Work required.
Answer these questions from the scroll compressor description.
(a) What does FIG. 8 show?
(b) Which two components make up the driving unit 4?
(c) Into which two chambers does the separating panel 20 divide the inside of the casing 2, and which pipe is each one connected to?

Document section.
——————————

FIG. 3 is a view showing an operational status of the pressure protecting device according to the conventional art;

FIG. 4 is a cross-sectional view showing a scroll compressor comprising a temperature protecting device according to the conventional art;

FIG. 5 is an enlarged view showing part B in FIG. 4, that is, the temperature protecting device in the scroll compressor according to the conventional art;

FIG. 6 is a view showing an operational status of the temperature protecting device in the scroll compressor according to the conventional art;

FIG. 7 is a cross-sectional view showing a scroll compressor according to the present invention;

FIG. 8 is an enlarged view showing part C in FIG. 7, that is, a protecting device in the scroll compressor according to the present invention;

FIGS. 9 and 10 are views showing operational states of the protecting device in the scroll compressor according to the present invention.

DETAILED DESCRIPTION OF THE PREFERRED EMBODIMENTS

Reference will now be made in detail to the preferred embodiments of the present invention, examples of which are illustrated in the accompanying drawings.

There may be a plurality of embodiments for a scroll compressor according to the present invention, and the most preferred embodiment will be described.

FIG. 4 is a cross-sectional view showing a scroll compressor comprising a protecting device according to the present invention.

The scroll compressor according to the present invention comprises: a casing 2 having a hermetic space; a driving unit 4 built-in the casing 2 for generating a driving force; a compressed unit 6 connected to the driving unit 4 via a rotating shaft 8 for compressing and discharging fluid when the driving unit 4 is operated; and a protecting device installed on one side of the compressed unit 6 for protecting the compressor in case that an abnormal pressure or an abnormal temperature is generated in the compressor.

A suction pipe 10 through which the fluid is sucked and a discharge pipe 12 through which the compressed fluid is discharged are connected to one side of the casing 2. In addition, a supporting frame 14 for supporting the rotating shaft 8 so as to be rotatable and for supporting the compressed unit 6, and a separating panel 20 for dividing inside of the casing 2 into a first chamber 16 connected to the suction pipe 10 for maintaining a lower pressure state and a second chamber 18 connected to the discharge pipe 12 for maintained a high pressure state are installed in the casing 2.

The driving unit 4 comprises a stator 22 fixed on an inner circumferential surface of the casing 2; and a rotor 24 disposed on an inner circumferential surface of the stator 22 and fixed on the rotating shaft 8. In addition, when the electric source is applied to the stator 22, the rotor 24 is rotated by an interaction between the stator 22 and the rotor 24 to rotate the rotating shaft 8.

——————————

(Stored dataset items)
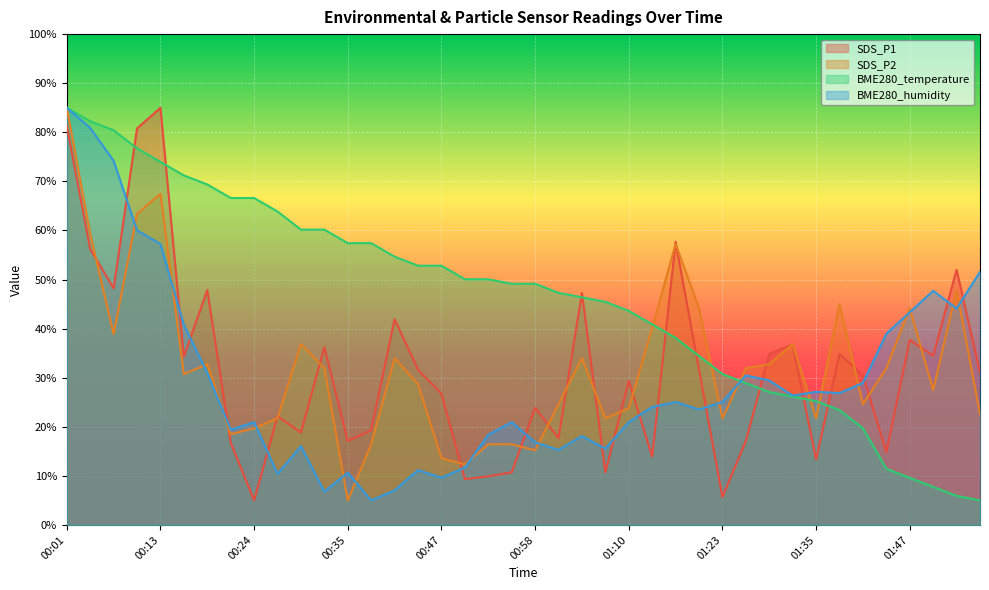

Between which two adjacent categories do BME280_temperature and SDS_P1 first intersect?

00:07 and 00:10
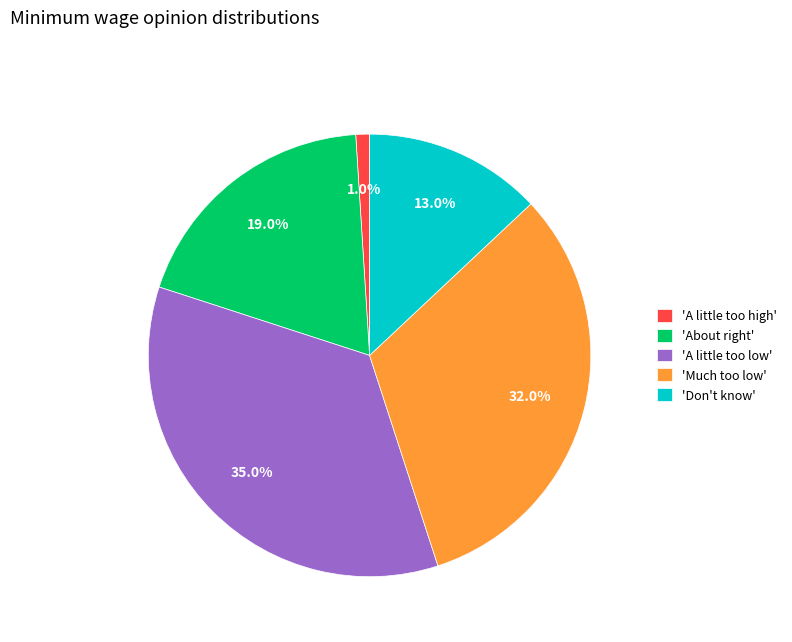

Does any single category account for the majority?

No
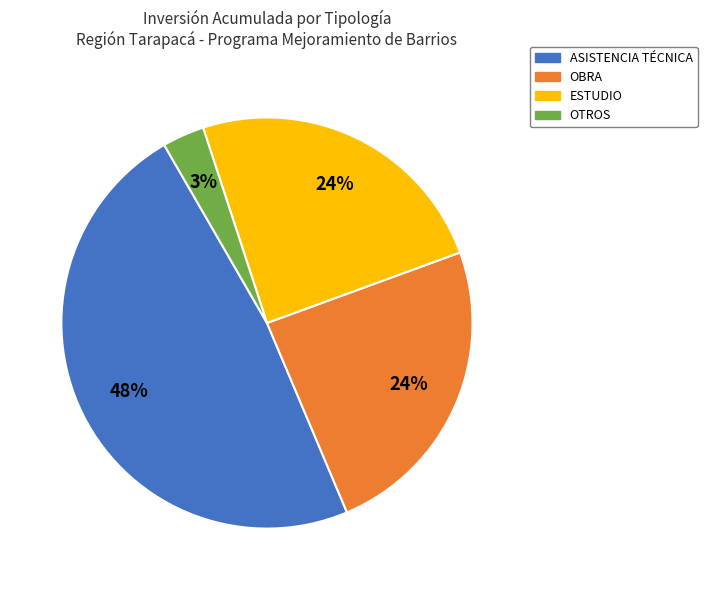

Do OBRA and OTROS together represent more than half of the pie?

No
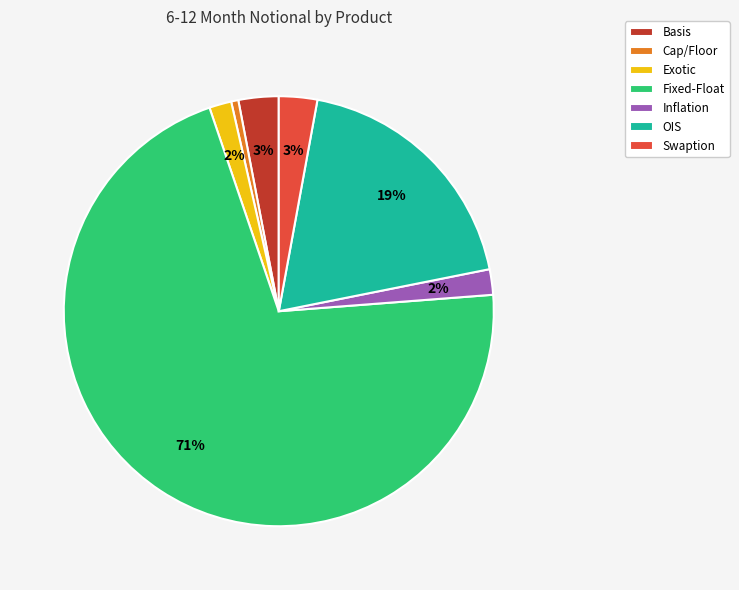

Which slice is the smallest?

Cap/Floor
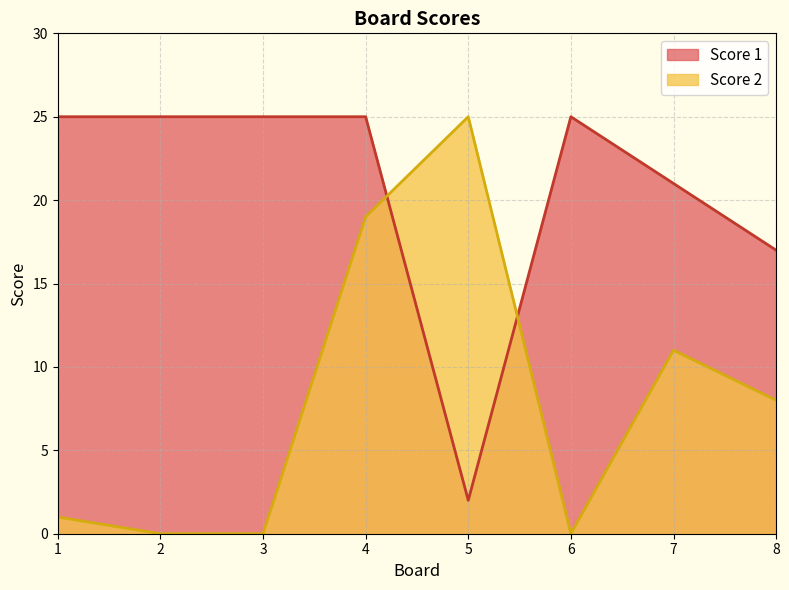

Read the Score 2 value at 5, to the nearest 10.

20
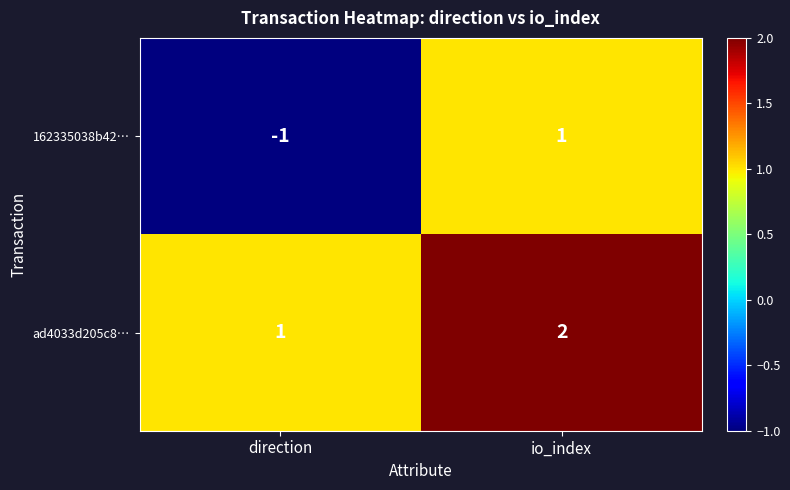

At which label is 162335038b42… closest to 0?

direction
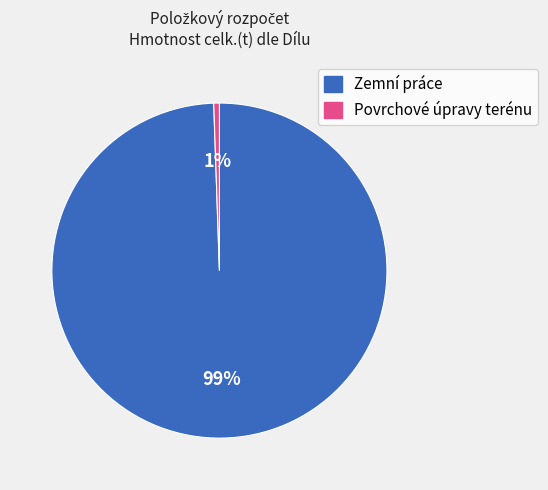

Between Zemní práce and Povrchové úpravy terénu, which is larger?

Zemní práce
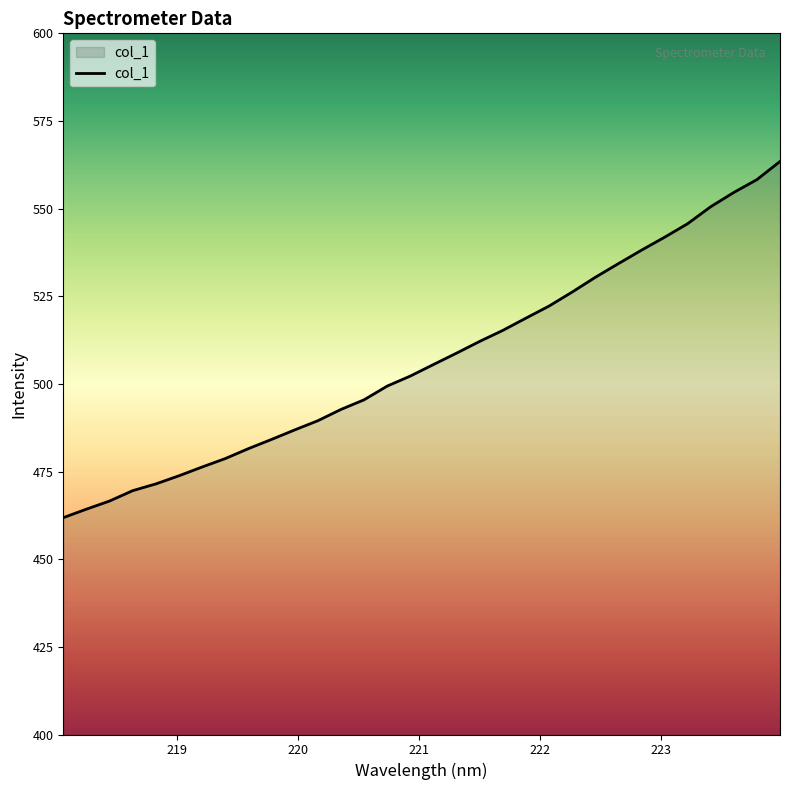

What is the maximum value shown in the chart?

563.5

——————————

Exercise solution.
(a) FIG. 8 is an enlarged view of part C in FIG. 7, which is a protecting device in the scroll compressor according to the present invention.
(b) The driving unit 4 is made up of a stator 22, fixed on an inner circumferential surface of the casing 2, and a rotor 24, disposed on an inner circumferential surface of the stator 22 and fixed on the rotating shaft 8.
(c) It divides the casing into a first chamber 16 and a second chamber 18. The first chamber 16 is connected to the suction pipe 10 and is kept at a lower pressure. The second chamber 18 is connected to the discharge pipe 12 and is kept at a high pressure.